# Can Gamma Function be used to Integrate Factorials?

1. Sep 28, 2004

### Hyperreality

By definite integral, gamma function can be defined as

$$\Gamma(z)= \int_{0}^{\infty} t^{z-1}e^{-t} dt$$

I've learnt some properties of Gamma function but my lecturer didn't tell us the domain of Gamma function. (I'm assuming it is defined for all non-negative real numbers).

I thought of this problem a while ago:

We know that
$$\sum_{n=0}^\infty \frac{x^n}{n!} = \lim_{n\rightarrow\infty} (1+x/n)^n=e^1$$

My question is, is there a numerical solution to

$$\int_{0}^{\infty}\frac{1}{x!} dx$$

where x is an non-negative real number over a continuous interval in terms of gamma function?

Last edited: Sep 28, 2004
2. Sep 29, 2004

### Zurtex

I've tried looking this up but to no avail sorry.

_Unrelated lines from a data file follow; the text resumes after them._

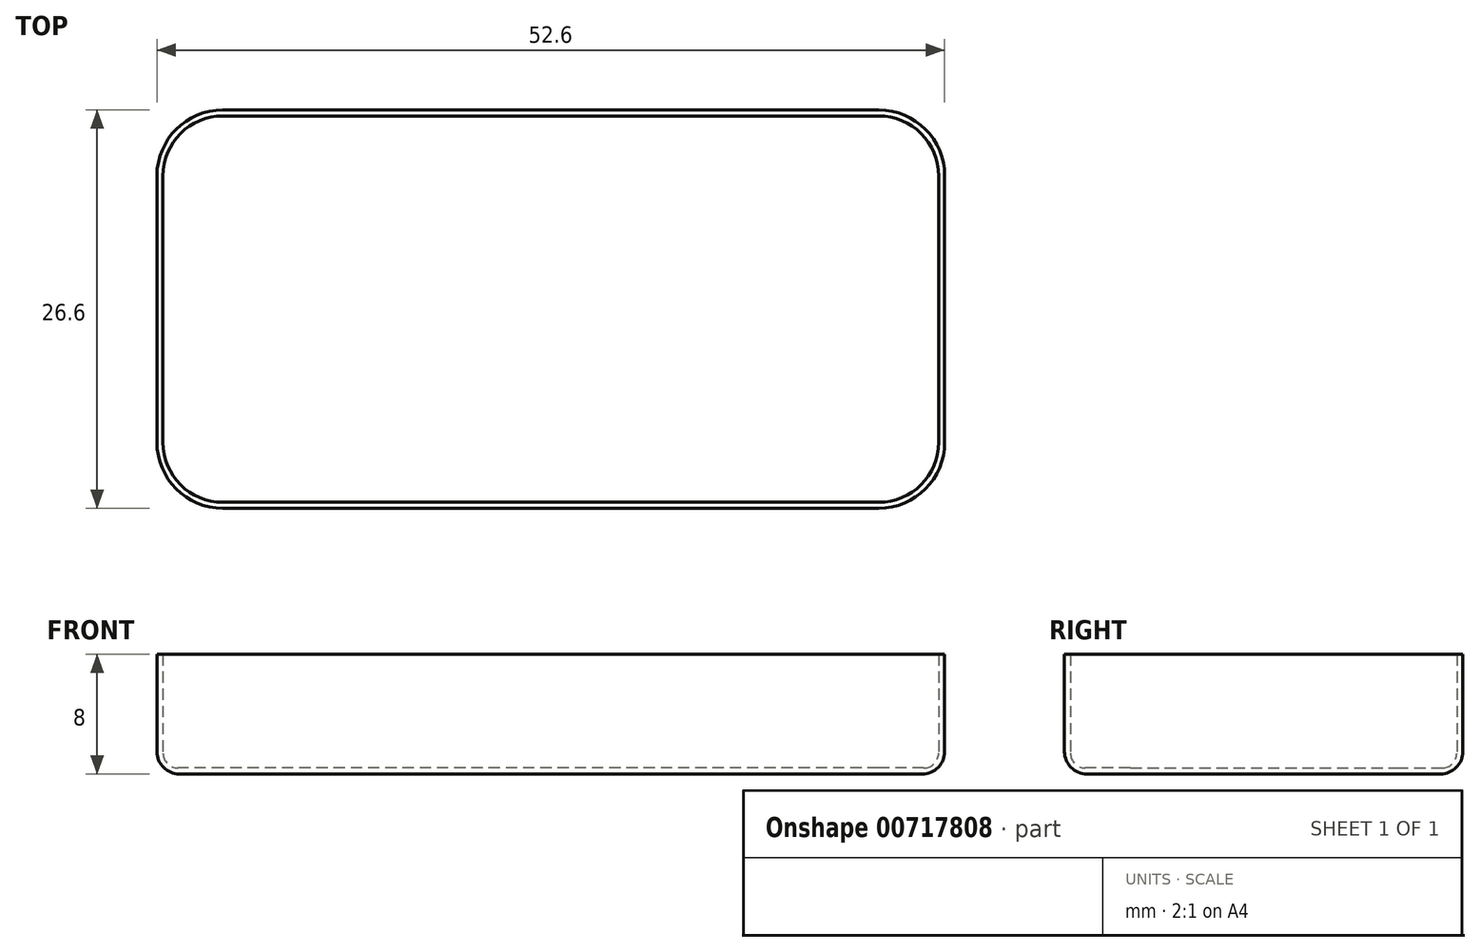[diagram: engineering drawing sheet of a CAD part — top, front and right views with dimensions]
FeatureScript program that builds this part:
annotation { "Feature Type Name" : "Feature", "Feature Type Description" : "" }
export const myFeature = defineFeature(function(context is Context, id is Id, definition is map)
    precondition{}
    {
        {
            var Q0;
            Q0=qCreatedBy(makeId("Top.planeOp"),FACE);
            var sketch = newSketch(context, id + "F0", { "sketchPlane" : qUnion([Q0])});
            skLineSegment(sketch, "E0.bottom", {"start": v(26.3, -13.3) * mm, "end": v(-26.3, -13.3) * mm});
            skLineSegment(sketch, "E0.top", {"start": v(26.3, 13.3) * mm, "end": v(-26.3, 13.3) * mm});
            skLineSegment(sketch, "E0.left", {"start": v(26.3, -13.3) * mm, "end": v(26.3, 13.3) * mm});
            skLineSegment(sketch, "E0.right", {"start": v(-26.3, -13.3) * mm, "end": v(-26.3, 13.3) * mm});
            skPoint(sketch, "E0.middle", {"position": v(0, 0) * mm});
            skLineSegment(sketch, "E1.bottom", {"start": v(-25.9, 12.9) * mm, "end": v(25.9, 12.9) * mm});
            skLineSegment(sketch, "E1.top", {"start": v(-25.9, -12.9) * mm, "end": v(25.9, -12.9) * mm});
            skLineSegment(sketch, "E1.left", {"start": v(-25.9, 12.9) * mm, "end": v(-25.9, -12.9) * mm});
            skLineSegment(sketch, "E1.right", {"start": v(25.9, 12.9) * mm, "end": v(25.9, -12.9) * mm});
            skSolve(sketch);
        }
        {
            var Q0;
            Q0=qSketchRegion(id+"F0",true);
            var Q1;
            Q1=makeQuery(id+"F0.imprint","IMPRINT",FACE,{"disambiguationData":[TD([[makeQuery(id+"F0.imprint","IMPRINT",EDGE,{"derivedFrom":sQuery(id+"F0.wireOp",EDGE,"E1.bottom")}),-1.0]])]});
            extrude(context, id + "F1", {"entities" : qUnion([Q0, Q1]), "depth" : .4 * mm, "offsetDistance" : 25 * mm});
        }
        {
            var Q0;
            Q0=makeQuery(id+"F0.imprint","IMPRINT",FACE,{"disambiguationData":[TD([[makeQuery(id+"F0.imprint","IMPRINT",EDGE,{"derivedFrom":sQuery(id+"F0.wireOp",EDGE,"E0.bottom")}),-1.0]])]});
            extrude(context, id + "F2", {"entities" : qUnion([Q0]), "operationType" : NewBodyOperationType.ADD, "depth" : 8 * mm, "offsetDistance" : 25 * mm});
        }
        {
            var Q0;
            Q0=makeQuery(id+"F2.opExtrude","SWEPT_EDGE",EDGE,{"disambiguationData":[OSD([sQuery(id+"F0.wireOp",EDGE,"E1.bottom"),sQuery(id+"F0.wireOp",EDGE,"E1.left")])]});
            var Q1;
            Q1=makeQuery(id+"F2.opExtrude","SWEPT_EDGE",EDGE,{"disambiguationData":[OSD([sQuery(id+"F0.wireOp",EDGE,"E1.bottom"),sQuery(id+"F0.wireOp",EDGE,"E1.right")])]});
            var Q2;
            Q2=makeQuery(id+"F2.opExtrude","SWEPT_EDGE",EDGE,{"disambiguationData":[OSD([sQuery(id+"F0.wireOp",EDGE,"E1.top"),sQuery(id+"F0.wireOp",EDGE,"E1.right")])]});
            var Q3;
            Q3=makeQuery(id+"F2.opExtrude","SWEPT_EDGE",EDGE,{"disambiguationData":[OSD([sQuery(id+"F0.wireOp",EDGE,"E1.top"),sQuery(id+"F0.wireOp",EDGE,"E1.left")])]});
            fillet(context, id + "F3", {"entities" : qUnion([Q0, Q1, Q2, Q3]), "radius" : 4 * mm, "tangentPropagation" : true, "allowEdgeOverflow" : false});
        }
        {
            var Q0;
            {var subQ0=sQuery(id+"F0.wireOp",EDGE,"E0.left");var subQ1=sQuery(id+"F0.wireOp",EDGE,"E0.top");Q0=makeQuery(id+"F2.boolean.opBoolean","MERGE",EDGE,{"derivedFrom":[makeQuery(id+"F1.opExtrude","SWEPT_EDGE",EDGE,{"disambiguationData":[OSD([subQ1,subQ0])]}),makeQuery(id+"F2.opExtrude","SWEPT_EDGE",EDGE,{"disambiguationData":[OSD([subQ1,subQ0])]})]});}
            var Q1;
            {var subQ0=sQuery(id+"F0.wireOp",EDGE,"E0.left");var subQ1=sQuery(id+"F0.wireOp",EDGE,"E0.bottom");Q1=makeQuery(id+"F2.boolean.opBoolean","MERGE",EDGE,{"derivedFrom":[makeQuery(id+"F1.opExtrude","SWEPT_EDGE",EDGE,{"disambiguationData":[OSD([subQ1,subQ0])]}),makeQuery(id+"F2.opExtrude","SWEPT_EDGE",EDGE,{"disambiguationData":[OSD([subQ1,subQ0])]})]});}
            var Q2;
            {var subQ0=sQuery(id+"F0.wireOp",EDGE,"E0.right");var subQ1=sQuery(id+"F0.wireOp",EDGE,"E0.top");Q2=makeQuery(id+"F2.boolean.opBoolean","MERGE",EDGE,{"derivedFrom":[makeQuery(id+"F1.opExtrude","SWEPT_EDGE",EDGE,{"disambiguationData":[OSD([subQ1,subQ0])]}),makeQuery(id+"F2.opExtrude","SWEPT_EDGE",EDGE,{"disambiguationData":[OSD([subQ1,subQ0])]})]});}
            var Q3;
            {var subQ0=sQuery(id+"F0.wireOp",EDGE,"E0.right");var subQ1=sQuery(id+"F0.wireOp",EDGE,"E0.bottom");Q3=makeQuery(id+"F2.boolean.opBoolean","MERGE",EDGE,{"derivedFrom":[makeQuery(id+"F1.opExtrude","SWEPT_EDGE",EDGE,{"disambiguationData":[OSD([subQ1,subQ0])]}),makeQuery(id+"F2.opExtrude","SWEPT_EDGE",EDGE,{"disambiguationData":[OSD([subQ1,subQ0])]})]});}
            fillet(context, id + "F4", {"entities" : qUnion([Q0, Q1, Q2, Q3]), "radius" : 4.4 * mm, "tangentPropagation" : true, "allowEdgeOverflow" : false});
        }
        {
            var Q0;
            Q0=makeQuery(id+"F2.boolean.opBoolean","INTERSECT",EDGE,{"derivedFrom":[makeQuery(id+"F1.opExtrude","CAP_FACE",FACE,{"disambiguationData":[OSD([sQuery(id+"F0.wireOp",EDGE,"E0.bottom"),sQuery(id+"F0.wireOp",EDGE,"E0.top"),sQuery(id+"F0.wireOp",EDGE,"E0.left"),sQuery(id+"F0.wireOp",EDGE,"E0.right")])],"isStart":false}),makeQuery(id+"F2.opExtrude","SWEPT_FACE",FACE,{"disambiguationData":[OSD([sQuery(id+"F0.wireOp",EDGE,"E1.bottom")])]})]});
            fillet(context, id + "F5", {"entities" : qUnion([Q0]), "radius" : 1 * mm, "tangentPropagation" : true, "allowEdgeOverflow" : false});
        }
        {
            var Q0;
            Q0=makeQuery(id+"F1.opExtrude","CAP_EDGE",EDGE,{"disambiguationData":[OSD([sQuery(id+"F0.wireOp",EDGE,"E0.bottom")])],"isStart":true});
            fillet(context, id + "F6", {"entities" : qUnion([Q0]), "radius" : 1.5 * mm, "tangentPropagation" : true, "allowEdgeOverflow" : false});
        }
    });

I think you will find that the Gamma function is definied for all complex numbers except negative real integers (but obviously depends on context of what you are using it for to what you definie it for). But something worth noting is that:

$$x! = \Gamma (x + 1)$$ if and only if $$x \epsilon \mathbb{Z}, x \geq 0$$

So your question doesn't really make much sense, what you want to be asking is this:

$$\int_0^{\infty} \frac{1}{\Gamma (x + 1)}dx$$

Otherwise quite simply as x! is just a series of points:

$$\int_0^{\infty} \frac{1}{x!}dx = 0$$

P.S Err, also:

$$\sum_{n=0}^\infty \frac{x^n}{n!} \neq e^1$$

I think you will find that:

$$\sum_{n=0}^\infty \frac{x^n}{n!} = e^x$$

Last edited: Sep 29, 2004
3. Nov 9, 2008

### flouran

N! is just a series of points, where n is any whole number; whereas the Pi function can describe continuously. But there is a discrepancy; for instance, (1.5)! doesn't make sense in the traditional sense of the function, but it does according to the continuous Pi function. Thus, the integral of a factorial doesn't seem to make much sense. Besides, it wouldn't prove too useful anyways because in most mathematics, n! is presented as a constant and thus need not be integrated as a function over n.

Last edited: Nov 9, 2008
4. Nov 11, 2008

### yasiru89

You might try the Weierstrass product representation and have a go at

$$\int_0^{+\infty} \frac{1}{\Pi(t)}dt$$

, where [itex]\Pi(t) = \Gamma(t + 1)[/tex], but a nice answer probably won't result. You might try to get suitable Riemann sums at integer points on a general interval and try to bound the integral though.